[Records contained in a dataset]
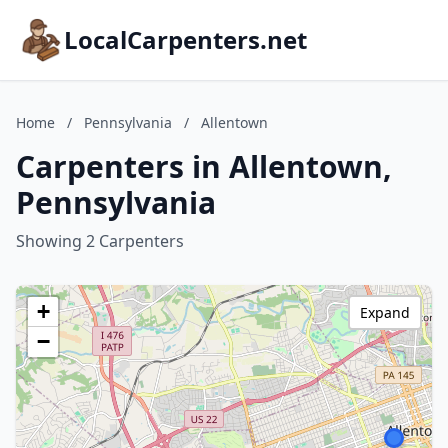
LocalCarpenters.net
Home
/
Pennsylvania
/
Allentown
Carpenters in Allentown,
Pennsylvania
Showing 2 Carpenters
+
Expand
−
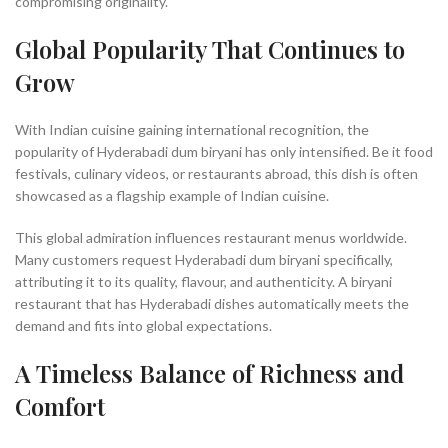
compromising originality.
Global Popularity That Continues to
Grow
With Indian cuisine gaining international recognition, the
popularity of Hyderabadi dum biryani has only intensified. Be it food
festivals, culinary videos, or restaurants abroad, this dish is often
showcased as a flagship example of Indian cuisine.
This global admiration influences restaurant menus worldwide.
Many customers request Hyderabadi dum biryani specifically,
attributing it to its quality, flavour, and authenticity. A biryani
restaurant that has Hyderabadi dishes automatically meets the
demand and fits into global expectations.
A Timeless Balance of Richness and
Comfort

* [Requirement]:
Give every entry again as it is, dropping its pictures.

* [Written solution]:
LocalCarpenters.net
Home
/
Pennsylvania
/
Allentown
Carpenters in Allentown,
Pennsylvania
Showing 2 Carpenters
+
Expand
−
compromising originality.
Global Popularity That Continues to
Grow
With Indian cuisine gaining international recognition, the
popularity of Hyderabadi dum biryani has only intensified. Be it food
festivals, culinary videos, or restaurants abroad, this dish is often
showcased as a flagship example of Indian cuisine.
This global admiration influences restaurant menus worldwide.
Many customers request Hyderabadi dum biryani specifically,
attributing it to its quality, flavour, and authenticity. A biryani
restaurant that has Hyderabadi dishes automatically meets the
demand and fits into global expectations.
A Timeless Balance of Richness and
Comfort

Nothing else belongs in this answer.